- [To do]
Convert the lines of the items below into a numbered list, skipping blank lines and leaving out the pictures.
### Provided records ###
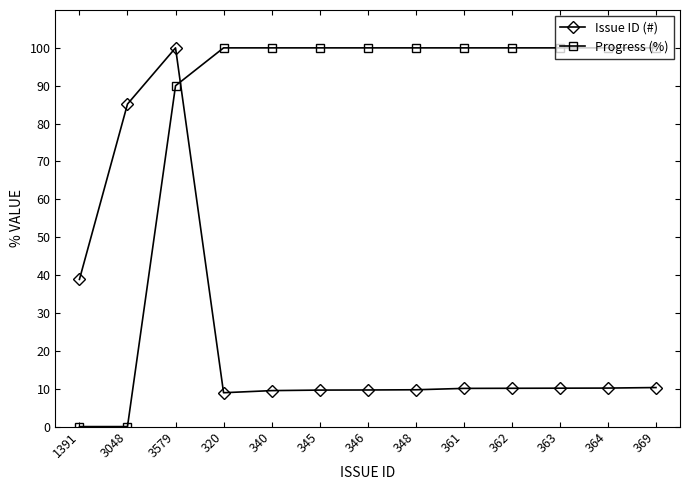

What is the total value across all series at 364?

110.2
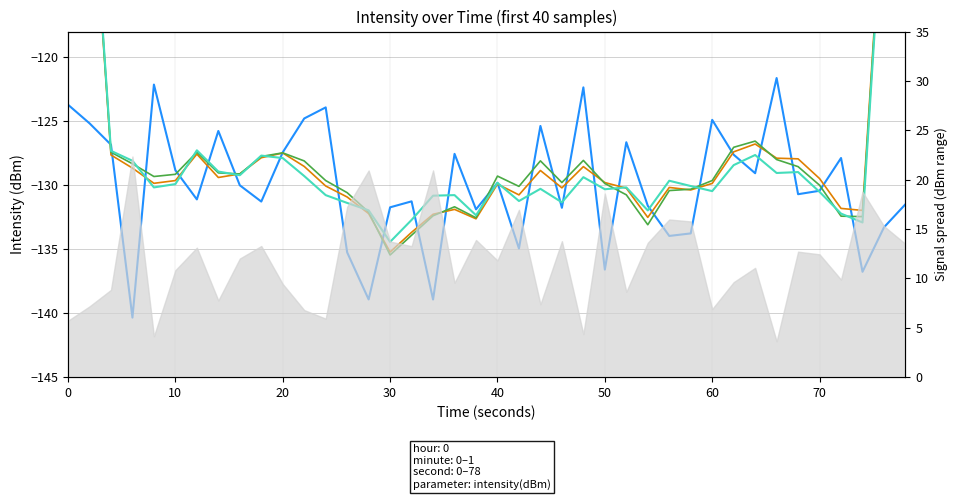

What is the minimum value shown in the chart?

-140.3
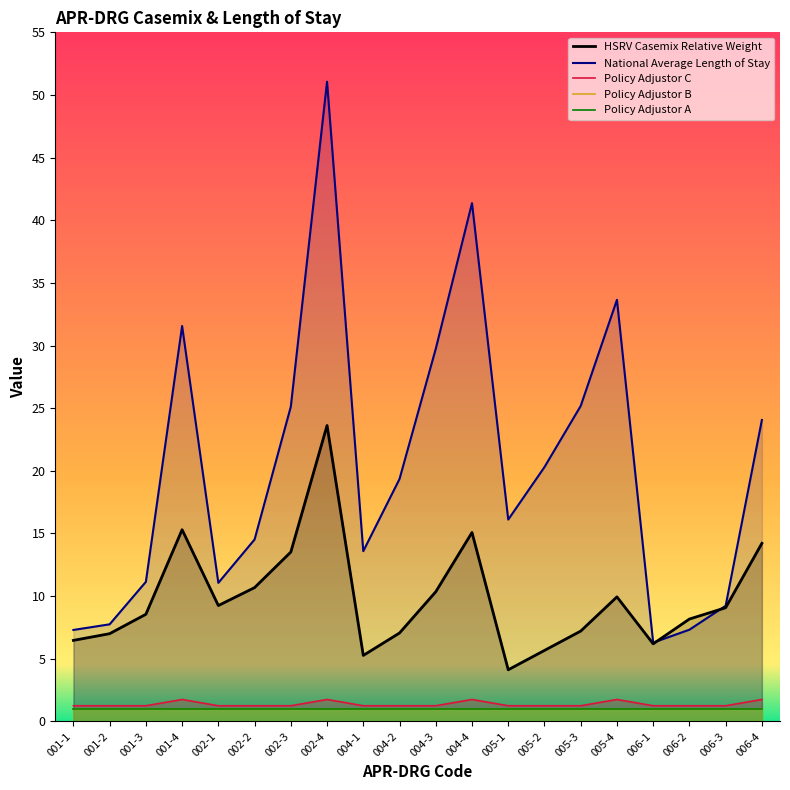

Which category has the highest value in the National Average Length of Stay series?

002-4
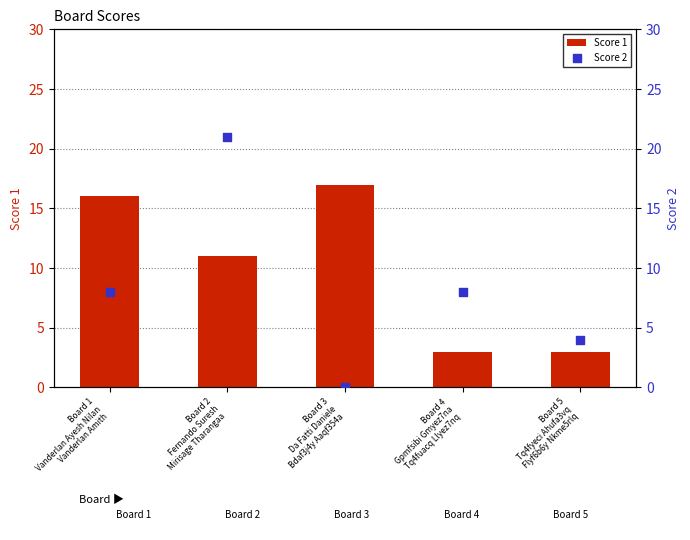

Which series has the widest spread of Y values?

Score 2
###
- [Solution to this problem]
1. What is the total value across all series at 364?
2. 110.2
3. What is the minimum value shown in the chart?
4. -140.3
5. Which category has the highest value in the National Average Length of Stay series?
6. 002-4
7. Which series has the widest spread of Y values?
8. Score 2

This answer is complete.